Kinetisense algorithms obtain the positions of the joints and calculate the exact angle of any given joint at any time. And it does this in less than half a second, without resorting to imprecise hand tools, such as inclinometers and goniometers, or expensive wearable equipment. The patient simply stands or sits in front of the v2 sensor and the Kinetisense software performs all of the necessary calculations with remarkable accuracy and speed. And because the sensor is measuring the true positions of the joints, Kinetisense provides accurate joint analysis even when patients unintentionally try to extend their range of motion by leaning, rather than relying solely on joint movement.
The objective accuracy of the Kinetisense measurements allows the practitioner to adjust the treatment and reach a more realistic prognosis. What’s more, Kinetisense helps with patient compliance, which is a well-documented problem in physiotherapy. And while there are several reasons for noncompliance, Comeau notes that, like Jane, “Many patients with range of motion problems drop out of therapy when they fail to discern a meaningful lessening of their pain. But because pain is a very subjective matter, many people perceive it as an “all or nothing” proposition—either the pain is gone or it has not lessened at all. People may, in fact, be experiencing real benefits from their therapy, but fail to realize it because they are not yet completely pain-free. Kinetisense helps by providing both the patient and the practitioner with graphs that demonstrate real progress in range of motion, even when the patient has yet to sense the improvement in terms of pain reduction. The realization that therapy is working is incredibly reinforcing to patients, who are then much more likely to continue their treatment.”

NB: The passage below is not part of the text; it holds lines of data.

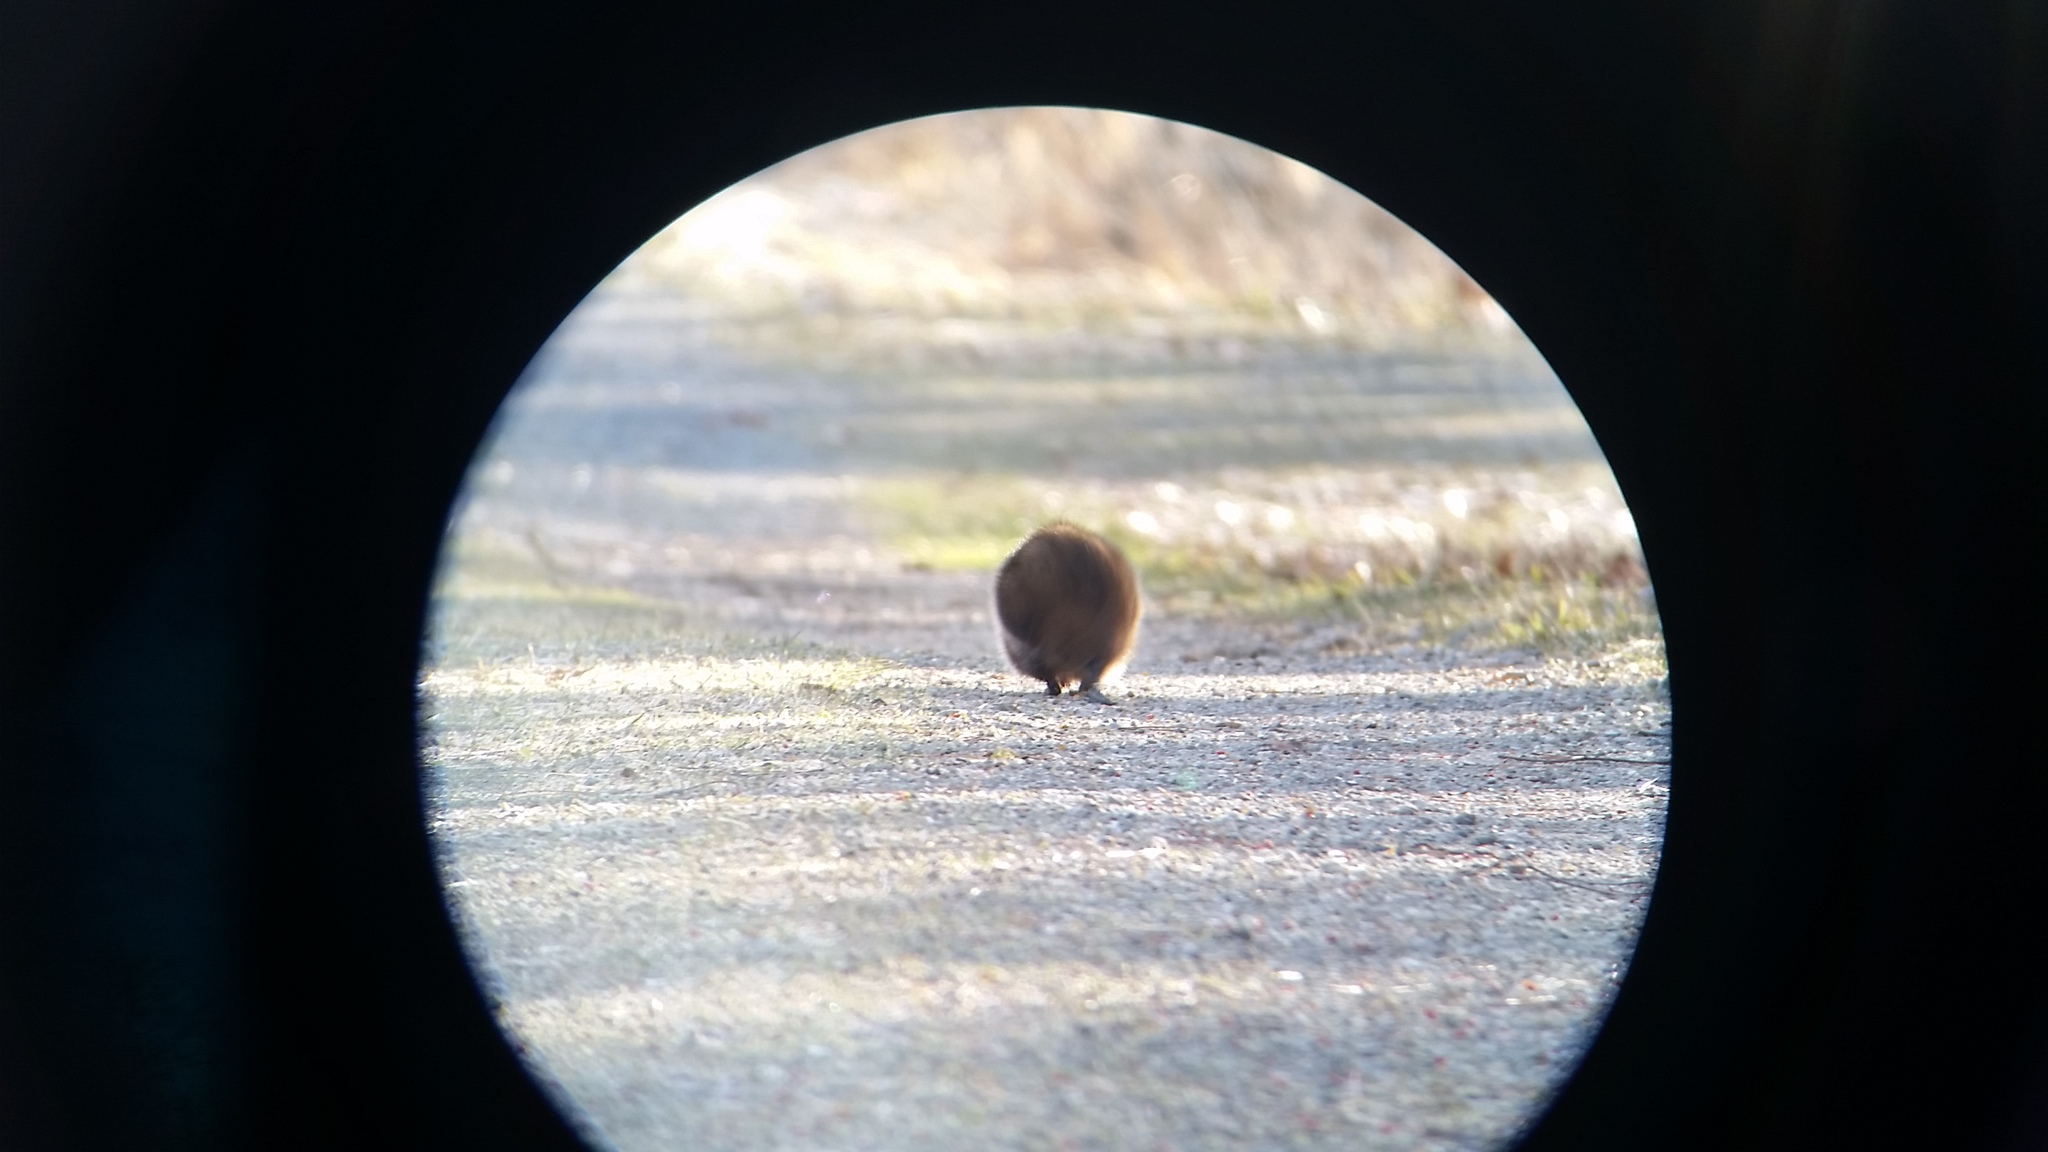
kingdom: Animalia
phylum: Chordata
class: Mammalia
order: Rodentia
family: Cricetidae
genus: Ondatra
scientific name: Ondatra zibethicus
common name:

The precise measurements of the joint angles enable Kinetisense to chart improvements in the
patient’s range of motion. The quantifiable therapeutic results allow patients to see irrefutable
evidence of improvement.
Kinetisense meets the longstanding need for objectivity and evidence-based rehabilitation care—a boon to both the patient and the practitioner. And as for Jane, she’s continuing her treatment and shows ongoing improvement. She’s been able to reduce her antidepressant dosage by half, and has referred several friends and family members to Comeau’s practice.